So I got a slightly patchier 7 out of 10 qualifiers right on Thursday. The three I didn't pick out were the Netherlands, Serbia and Slovenia. Country music isn't really my thing (as I discovered conclusively on a hellish trip to Millport circa 1995), so that's probably why I underestimated the Netherlands' chances, but I can see why they went through. I'm delighted to have been wrong about Serbia, which sent an uncompromising piece of ethnic music in the Serbian language and deservedly didn't pay any sort of penalty. I must say I have absolutely no idea how Slovenia managed to get through, but I suppose there always has to be one that leaves you scratching your head. I know some people will shrug their shoulders and say "that's the Balkan bloc vote for you", but in fact Slovenia has traditionally benefited much less from neighbourly voting than the other ex-Yugoslav nations.
On to tonight, then. Until a few days ago, it looked like this year's contest was going to be a simple case of working out whether the overwhelming favourites (Israel) would meet expectations, or would spectacularly fail on the night as quite a few overwhelming favourites have done in the past. But, remarkably, Israel do not even go into tonight's final as favourites, because they were dramatically overtaken by Cyprus as the rehearsal videos started to filter through. A couple of days ago, the betting odds seemed to be pointing towards a straight fight between Cyprus and Israel with everyone else as also-rans, but then Ireland stormed out of nowhere into a decent third place.

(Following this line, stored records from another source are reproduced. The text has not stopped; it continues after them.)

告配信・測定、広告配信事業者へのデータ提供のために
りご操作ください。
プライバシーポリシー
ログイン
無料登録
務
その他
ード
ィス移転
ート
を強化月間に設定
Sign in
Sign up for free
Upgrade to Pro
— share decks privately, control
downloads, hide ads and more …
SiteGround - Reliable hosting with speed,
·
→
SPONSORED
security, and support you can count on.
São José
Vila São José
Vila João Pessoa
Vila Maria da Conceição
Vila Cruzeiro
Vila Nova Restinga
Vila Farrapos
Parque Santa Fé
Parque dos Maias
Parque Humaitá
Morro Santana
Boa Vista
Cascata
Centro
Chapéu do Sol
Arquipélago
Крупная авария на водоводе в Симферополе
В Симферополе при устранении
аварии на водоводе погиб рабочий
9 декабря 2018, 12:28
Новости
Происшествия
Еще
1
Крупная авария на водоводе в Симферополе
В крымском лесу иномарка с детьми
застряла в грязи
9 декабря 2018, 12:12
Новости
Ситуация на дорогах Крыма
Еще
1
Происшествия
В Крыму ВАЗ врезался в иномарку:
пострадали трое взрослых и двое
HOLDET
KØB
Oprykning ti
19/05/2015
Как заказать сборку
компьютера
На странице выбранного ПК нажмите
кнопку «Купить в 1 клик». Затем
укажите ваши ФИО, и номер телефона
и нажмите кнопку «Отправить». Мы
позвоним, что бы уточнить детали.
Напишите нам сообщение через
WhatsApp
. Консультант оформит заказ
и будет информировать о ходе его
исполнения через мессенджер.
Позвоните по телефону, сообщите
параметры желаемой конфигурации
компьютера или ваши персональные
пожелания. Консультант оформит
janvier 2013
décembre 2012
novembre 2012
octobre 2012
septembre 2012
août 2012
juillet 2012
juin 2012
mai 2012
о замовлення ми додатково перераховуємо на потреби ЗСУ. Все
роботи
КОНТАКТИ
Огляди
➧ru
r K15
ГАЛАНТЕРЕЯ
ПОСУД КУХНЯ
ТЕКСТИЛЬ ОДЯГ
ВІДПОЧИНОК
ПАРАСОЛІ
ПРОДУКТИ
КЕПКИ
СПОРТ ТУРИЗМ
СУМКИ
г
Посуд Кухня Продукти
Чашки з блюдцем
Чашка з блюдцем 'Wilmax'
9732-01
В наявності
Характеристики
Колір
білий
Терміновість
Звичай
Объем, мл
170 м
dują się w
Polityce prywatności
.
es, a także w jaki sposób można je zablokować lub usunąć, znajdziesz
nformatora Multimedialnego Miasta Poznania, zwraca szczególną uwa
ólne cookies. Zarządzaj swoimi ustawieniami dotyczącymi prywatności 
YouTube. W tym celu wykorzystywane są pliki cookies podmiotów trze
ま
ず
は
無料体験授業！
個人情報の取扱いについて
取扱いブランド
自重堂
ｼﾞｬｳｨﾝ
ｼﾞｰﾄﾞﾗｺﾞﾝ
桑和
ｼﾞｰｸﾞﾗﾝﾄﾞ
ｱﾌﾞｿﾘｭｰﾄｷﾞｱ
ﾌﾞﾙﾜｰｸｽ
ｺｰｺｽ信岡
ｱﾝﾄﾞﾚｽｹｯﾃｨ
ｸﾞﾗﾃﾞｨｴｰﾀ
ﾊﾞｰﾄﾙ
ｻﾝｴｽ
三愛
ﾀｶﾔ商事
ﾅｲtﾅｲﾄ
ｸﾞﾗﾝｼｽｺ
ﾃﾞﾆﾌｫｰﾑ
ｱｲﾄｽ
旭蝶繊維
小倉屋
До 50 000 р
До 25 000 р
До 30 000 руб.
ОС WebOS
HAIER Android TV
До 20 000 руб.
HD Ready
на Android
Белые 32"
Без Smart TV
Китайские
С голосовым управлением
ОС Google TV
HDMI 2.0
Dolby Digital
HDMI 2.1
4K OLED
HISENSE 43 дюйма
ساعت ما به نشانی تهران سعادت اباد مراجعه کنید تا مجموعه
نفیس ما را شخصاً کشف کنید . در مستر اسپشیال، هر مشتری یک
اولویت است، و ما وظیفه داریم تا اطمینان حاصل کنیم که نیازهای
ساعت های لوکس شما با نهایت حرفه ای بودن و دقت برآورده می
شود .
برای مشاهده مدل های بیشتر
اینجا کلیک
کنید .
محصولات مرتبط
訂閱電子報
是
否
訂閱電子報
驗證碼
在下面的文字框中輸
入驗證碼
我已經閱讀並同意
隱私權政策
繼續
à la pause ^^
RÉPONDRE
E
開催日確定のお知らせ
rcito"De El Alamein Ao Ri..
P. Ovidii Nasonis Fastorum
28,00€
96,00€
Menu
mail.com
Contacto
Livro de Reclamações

I'm not sure I can make much sense of all that. I agree that Cyprus is a much more plausible winner than Israel, but it's just one of several strong songs/performances that are all roughly on a par with each other, so I can't understand why it's in quite such a commanding position in the betting. My guess is that the Irish surge is due to a couple of factors - a) the favourable position in the draw, and b) the publicity over a Chinese TV station being banned from broadcasting Eurovision because they censored two men dancing together as part of the staging of the Irish song. In other words, people seem to be putting their money on the story behind the song, rather than the song itself. That can sometimes be a dangerous thing to do - if a story is enough, why didn't Bosnia come close to winning in 1993?
What I've just said makes it sound like I don't rate the Irish song. In fact, the opposite is true - it's one of my personal favourites, and it's beautifully sung. I just fear that it's too low-key to do much damage. Just occasionally, very gentle songs can stand out so effectively among all the identikit screeching that they win by a mile - last year's Portuguese winner is an excellent example, of course, as is Ireland's own victory in 1994 with Rock'n'Roll Kids. But for what it's worth, my gut feeling is that it probably won't happen this time.
My suspicion is that Cyprus will be in the mix tonight, but that their main competitors will not be Israel and Ireland, but Norway and Sweden. I struggle to separate Cyprus, Norway and Sweden, but I think Norway (in spite of having the most irritatingly catchy song of the evening) is perhaps the least likely of the three to win if only because of its place in the draw. Probably just as well, because the mind boggles as to how insufferable Alexander Rybak would become if he has anything more to be smug about. Cyprus v Sweden is almost a coin-toss as far as I'm concerned, but I'll cop out and go with the conventional wisdom that Cyprus will win. I expect it to be a close one, though.
Here's my full prediction -
Winners: Cyprus (Fuego - Eleni Foureira)
2nd: Sweden (Dance You Off - Benjamin Ingrosso)
3rd: Norway (That's How You Write A Song - Alexander Rybak)
4th: Estonia (La Forza - Elina Nechayeva)
5th: France (Mercy - Madame Monsieur)
Possible dark horses: Austria, Australia
UPDATE (7.20pm): Of course, another potential explanation for the sudden Irish surge in the betting is that the full results of Tuesday's semi-final (which are supposed to be absolutely secret until the end of the contest) might have been leaked. Unlikely, but possible. If so, it could be Dublin next year.